Prosseguir com as restrições também tem um custo para “economia, bem-estar e direitos democráticos”, escreveu Peterson no Twitter. E isso levaria à “exaustão pandêmica”, segundo ele.
“Lockdowns criam desconfiança. Por isso, é aconselhável relaxar as medidas sempre que possível. Se ainda não tiver acabado – se os confinamentos tiverem que ser reintroduzidos –, a sociedade precisará de toda a confiança e solidariedade que puder reunir.”

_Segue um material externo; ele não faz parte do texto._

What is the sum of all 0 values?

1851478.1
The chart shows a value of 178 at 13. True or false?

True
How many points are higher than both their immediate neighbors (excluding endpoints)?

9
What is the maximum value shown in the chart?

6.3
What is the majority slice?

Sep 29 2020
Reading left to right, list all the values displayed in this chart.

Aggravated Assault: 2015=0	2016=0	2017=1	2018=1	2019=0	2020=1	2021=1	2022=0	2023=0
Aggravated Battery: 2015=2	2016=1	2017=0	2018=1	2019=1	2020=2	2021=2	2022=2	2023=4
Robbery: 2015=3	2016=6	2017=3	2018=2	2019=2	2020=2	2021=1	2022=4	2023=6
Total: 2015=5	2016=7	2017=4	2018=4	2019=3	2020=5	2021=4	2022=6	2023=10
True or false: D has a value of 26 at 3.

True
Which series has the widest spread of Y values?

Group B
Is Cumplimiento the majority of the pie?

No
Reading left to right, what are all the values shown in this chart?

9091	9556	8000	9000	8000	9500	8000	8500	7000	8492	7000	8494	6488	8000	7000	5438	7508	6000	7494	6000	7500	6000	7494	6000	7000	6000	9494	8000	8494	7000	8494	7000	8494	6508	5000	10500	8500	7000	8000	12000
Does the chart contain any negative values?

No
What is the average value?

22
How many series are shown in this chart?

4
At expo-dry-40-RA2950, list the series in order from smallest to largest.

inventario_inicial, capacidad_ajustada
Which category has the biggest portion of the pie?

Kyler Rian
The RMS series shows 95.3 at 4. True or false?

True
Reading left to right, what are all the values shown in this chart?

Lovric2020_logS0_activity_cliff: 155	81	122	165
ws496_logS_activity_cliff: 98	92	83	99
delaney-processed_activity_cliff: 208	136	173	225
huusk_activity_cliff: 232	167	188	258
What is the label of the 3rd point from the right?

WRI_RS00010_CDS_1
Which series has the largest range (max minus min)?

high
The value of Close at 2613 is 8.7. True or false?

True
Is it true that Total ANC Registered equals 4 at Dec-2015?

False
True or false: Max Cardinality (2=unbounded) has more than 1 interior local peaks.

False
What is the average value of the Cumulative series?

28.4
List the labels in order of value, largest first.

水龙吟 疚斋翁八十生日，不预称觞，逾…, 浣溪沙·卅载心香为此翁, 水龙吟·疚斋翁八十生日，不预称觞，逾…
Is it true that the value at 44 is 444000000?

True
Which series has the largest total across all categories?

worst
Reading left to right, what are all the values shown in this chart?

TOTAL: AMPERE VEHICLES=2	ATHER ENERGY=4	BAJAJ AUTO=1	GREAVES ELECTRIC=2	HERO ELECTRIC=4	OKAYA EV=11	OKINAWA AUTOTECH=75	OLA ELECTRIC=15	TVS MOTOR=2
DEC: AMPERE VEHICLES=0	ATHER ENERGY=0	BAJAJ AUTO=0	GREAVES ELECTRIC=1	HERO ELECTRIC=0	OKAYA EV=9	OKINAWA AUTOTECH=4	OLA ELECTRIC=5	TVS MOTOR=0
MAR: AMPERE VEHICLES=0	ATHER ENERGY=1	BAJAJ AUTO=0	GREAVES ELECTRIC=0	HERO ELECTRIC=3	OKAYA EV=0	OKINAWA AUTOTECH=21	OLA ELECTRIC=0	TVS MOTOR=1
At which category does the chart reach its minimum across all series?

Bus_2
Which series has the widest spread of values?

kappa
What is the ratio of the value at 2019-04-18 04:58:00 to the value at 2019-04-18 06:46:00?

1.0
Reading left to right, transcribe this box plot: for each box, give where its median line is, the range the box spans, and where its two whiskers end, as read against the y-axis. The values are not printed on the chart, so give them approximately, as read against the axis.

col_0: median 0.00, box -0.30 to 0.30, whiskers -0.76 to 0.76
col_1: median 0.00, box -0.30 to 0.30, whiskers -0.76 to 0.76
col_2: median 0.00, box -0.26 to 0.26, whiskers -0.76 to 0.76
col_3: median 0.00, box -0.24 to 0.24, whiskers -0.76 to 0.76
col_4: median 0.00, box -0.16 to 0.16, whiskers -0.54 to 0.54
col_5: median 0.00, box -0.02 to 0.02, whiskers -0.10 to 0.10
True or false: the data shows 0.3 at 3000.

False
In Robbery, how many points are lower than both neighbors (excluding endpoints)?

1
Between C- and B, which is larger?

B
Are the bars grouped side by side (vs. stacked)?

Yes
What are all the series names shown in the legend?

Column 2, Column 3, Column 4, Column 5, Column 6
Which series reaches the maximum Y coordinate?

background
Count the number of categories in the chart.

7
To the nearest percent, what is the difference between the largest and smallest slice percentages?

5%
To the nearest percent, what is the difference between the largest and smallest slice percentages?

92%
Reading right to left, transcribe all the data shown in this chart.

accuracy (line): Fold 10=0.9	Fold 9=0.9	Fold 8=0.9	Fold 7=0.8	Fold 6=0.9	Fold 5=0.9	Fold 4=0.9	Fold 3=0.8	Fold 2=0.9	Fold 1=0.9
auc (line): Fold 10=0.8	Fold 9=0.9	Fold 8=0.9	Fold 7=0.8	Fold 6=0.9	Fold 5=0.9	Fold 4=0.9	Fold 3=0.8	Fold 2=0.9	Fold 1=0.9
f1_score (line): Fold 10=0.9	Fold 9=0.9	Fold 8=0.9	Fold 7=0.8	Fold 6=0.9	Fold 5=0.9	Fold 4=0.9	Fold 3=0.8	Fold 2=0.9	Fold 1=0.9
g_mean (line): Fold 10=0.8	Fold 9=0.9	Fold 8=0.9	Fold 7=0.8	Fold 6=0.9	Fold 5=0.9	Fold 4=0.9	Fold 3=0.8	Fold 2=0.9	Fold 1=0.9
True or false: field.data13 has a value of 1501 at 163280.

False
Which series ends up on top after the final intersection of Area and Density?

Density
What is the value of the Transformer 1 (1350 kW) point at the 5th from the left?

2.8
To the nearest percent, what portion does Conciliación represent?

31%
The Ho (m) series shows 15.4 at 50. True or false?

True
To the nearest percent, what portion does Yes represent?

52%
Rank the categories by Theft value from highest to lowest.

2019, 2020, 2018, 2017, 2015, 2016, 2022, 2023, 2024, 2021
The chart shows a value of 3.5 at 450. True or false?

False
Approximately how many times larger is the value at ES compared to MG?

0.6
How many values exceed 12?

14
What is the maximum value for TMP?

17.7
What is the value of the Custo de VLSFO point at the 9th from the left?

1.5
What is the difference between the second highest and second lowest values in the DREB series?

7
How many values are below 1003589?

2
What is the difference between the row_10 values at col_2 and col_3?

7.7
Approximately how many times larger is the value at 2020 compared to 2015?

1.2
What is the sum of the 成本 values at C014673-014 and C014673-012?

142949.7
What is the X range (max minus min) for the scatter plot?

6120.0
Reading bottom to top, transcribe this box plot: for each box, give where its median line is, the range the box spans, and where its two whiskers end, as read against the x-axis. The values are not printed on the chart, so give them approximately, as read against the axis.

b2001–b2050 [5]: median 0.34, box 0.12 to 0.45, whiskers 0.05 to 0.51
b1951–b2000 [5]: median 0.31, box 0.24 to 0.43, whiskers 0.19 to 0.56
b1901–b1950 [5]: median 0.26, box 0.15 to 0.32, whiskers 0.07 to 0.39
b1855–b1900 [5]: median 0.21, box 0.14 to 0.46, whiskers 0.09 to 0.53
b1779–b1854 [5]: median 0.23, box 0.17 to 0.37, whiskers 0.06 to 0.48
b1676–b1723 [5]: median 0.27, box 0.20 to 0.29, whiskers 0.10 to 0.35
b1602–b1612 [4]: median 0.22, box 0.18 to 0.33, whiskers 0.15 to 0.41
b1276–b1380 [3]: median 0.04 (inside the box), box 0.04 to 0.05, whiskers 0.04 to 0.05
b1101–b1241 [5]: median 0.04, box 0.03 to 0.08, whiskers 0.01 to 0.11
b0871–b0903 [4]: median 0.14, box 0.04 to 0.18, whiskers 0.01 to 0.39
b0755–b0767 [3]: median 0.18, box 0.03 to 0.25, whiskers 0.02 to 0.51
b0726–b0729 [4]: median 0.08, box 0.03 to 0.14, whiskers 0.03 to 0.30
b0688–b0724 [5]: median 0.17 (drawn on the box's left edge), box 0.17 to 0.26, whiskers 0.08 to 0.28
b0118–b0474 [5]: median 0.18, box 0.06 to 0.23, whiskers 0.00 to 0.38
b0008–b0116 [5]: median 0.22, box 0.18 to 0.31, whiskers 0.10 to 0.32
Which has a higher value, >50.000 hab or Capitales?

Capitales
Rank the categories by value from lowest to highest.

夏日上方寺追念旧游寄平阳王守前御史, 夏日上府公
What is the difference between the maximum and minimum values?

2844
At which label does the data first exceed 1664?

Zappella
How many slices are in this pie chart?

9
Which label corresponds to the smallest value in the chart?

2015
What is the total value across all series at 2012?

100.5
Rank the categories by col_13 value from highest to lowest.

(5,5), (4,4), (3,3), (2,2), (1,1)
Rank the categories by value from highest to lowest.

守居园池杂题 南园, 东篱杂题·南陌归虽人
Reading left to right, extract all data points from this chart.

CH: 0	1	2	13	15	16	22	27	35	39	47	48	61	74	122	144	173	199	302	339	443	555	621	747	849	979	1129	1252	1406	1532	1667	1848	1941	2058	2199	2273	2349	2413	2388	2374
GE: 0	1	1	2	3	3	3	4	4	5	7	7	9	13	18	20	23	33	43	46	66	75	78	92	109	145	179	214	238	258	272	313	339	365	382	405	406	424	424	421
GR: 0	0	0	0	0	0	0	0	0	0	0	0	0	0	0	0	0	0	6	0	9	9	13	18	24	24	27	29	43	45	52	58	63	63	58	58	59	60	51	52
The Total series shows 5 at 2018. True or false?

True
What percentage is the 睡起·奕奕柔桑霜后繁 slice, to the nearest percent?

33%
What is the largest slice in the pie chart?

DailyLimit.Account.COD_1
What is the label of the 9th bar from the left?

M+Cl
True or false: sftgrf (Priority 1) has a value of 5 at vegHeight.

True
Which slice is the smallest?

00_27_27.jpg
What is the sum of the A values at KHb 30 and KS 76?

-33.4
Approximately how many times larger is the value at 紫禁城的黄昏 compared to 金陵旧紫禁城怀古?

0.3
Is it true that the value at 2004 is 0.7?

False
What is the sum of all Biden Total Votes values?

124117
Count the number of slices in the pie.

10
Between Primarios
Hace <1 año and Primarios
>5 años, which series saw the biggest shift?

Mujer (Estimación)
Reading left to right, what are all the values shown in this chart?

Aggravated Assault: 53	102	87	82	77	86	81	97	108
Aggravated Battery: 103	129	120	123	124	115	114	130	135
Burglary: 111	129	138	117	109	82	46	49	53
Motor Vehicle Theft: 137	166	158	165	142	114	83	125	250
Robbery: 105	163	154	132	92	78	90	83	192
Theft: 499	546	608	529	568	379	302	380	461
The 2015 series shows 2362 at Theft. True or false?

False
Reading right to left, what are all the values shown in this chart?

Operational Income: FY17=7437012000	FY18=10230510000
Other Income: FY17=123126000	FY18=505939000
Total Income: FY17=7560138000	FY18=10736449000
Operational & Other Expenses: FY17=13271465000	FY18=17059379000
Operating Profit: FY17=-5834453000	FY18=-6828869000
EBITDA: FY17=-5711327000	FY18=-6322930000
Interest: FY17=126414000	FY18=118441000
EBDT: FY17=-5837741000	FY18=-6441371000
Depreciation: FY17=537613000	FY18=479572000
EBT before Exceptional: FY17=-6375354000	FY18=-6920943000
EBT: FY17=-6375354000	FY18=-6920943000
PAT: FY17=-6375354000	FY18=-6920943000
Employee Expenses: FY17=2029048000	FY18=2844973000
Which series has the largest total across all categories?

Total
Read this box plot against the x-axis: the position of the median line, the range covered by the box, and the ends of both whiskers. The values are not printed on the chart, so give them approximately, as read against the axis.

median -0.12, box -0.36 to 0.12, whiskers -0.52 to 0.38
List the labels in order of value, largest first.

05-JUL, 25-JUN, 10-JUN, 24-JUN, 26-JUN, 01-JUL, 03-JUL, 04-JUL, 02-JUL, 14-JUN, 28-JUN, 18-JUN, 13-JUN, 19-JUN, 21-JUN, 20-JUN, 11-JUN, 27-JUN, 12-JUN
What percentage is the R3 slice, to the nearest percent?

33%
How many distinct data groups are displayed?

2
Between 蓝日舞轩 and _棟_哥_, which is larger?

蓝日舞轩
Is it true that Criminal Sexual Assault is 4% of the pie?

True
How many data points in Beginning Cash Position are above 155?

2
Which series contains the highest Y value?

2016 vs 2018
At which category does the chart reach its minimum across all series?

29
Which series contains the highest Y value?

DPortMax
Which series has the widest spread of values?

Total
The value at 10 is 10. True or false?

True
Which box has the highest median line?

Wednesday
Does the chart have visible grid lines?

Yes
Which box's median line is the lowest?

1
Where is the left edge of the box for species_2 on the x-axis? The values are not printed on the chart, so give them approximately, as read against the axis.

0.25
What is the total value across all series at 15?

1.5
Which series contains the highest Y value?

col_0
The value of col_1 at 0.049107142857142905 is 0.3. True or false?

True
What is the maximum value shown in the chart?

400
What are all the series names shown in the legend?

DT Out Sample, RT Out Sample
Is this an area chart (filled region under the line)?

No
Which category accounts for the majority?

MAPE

Should your country also turn the responsibility to people themselves? It depends on the epidemic & public preferences. But this shows how trust & solidarity entails an acceptance of costs, allowing society to act in agreement. Both when closing down & when opening up. (18/19)
— Michael Bang Petersen (@M_B_Petersen) February 1, 2022
Quais regras se mantêm?
O uso de máscara ainda é obrigatório em hospitais e lares de idosos, e os visitantes devem apresentar um comprovante de vacinação ou recuperação da covid-19. A manutenção dessa diretriz visa proteger grupos populacionais particularmente vulneráveis.
As restrições de entrada de pessoas não vacinadas vindas do exterior deverão permanecer em vigor por mais quatro semanas. Após esse período, quem não estiver nem vacinado nem recuperado poderá entrar na Dinamarca contanto que apresente um teste negativo feito antes da viagem ou no máximo 24 horas após a chegada.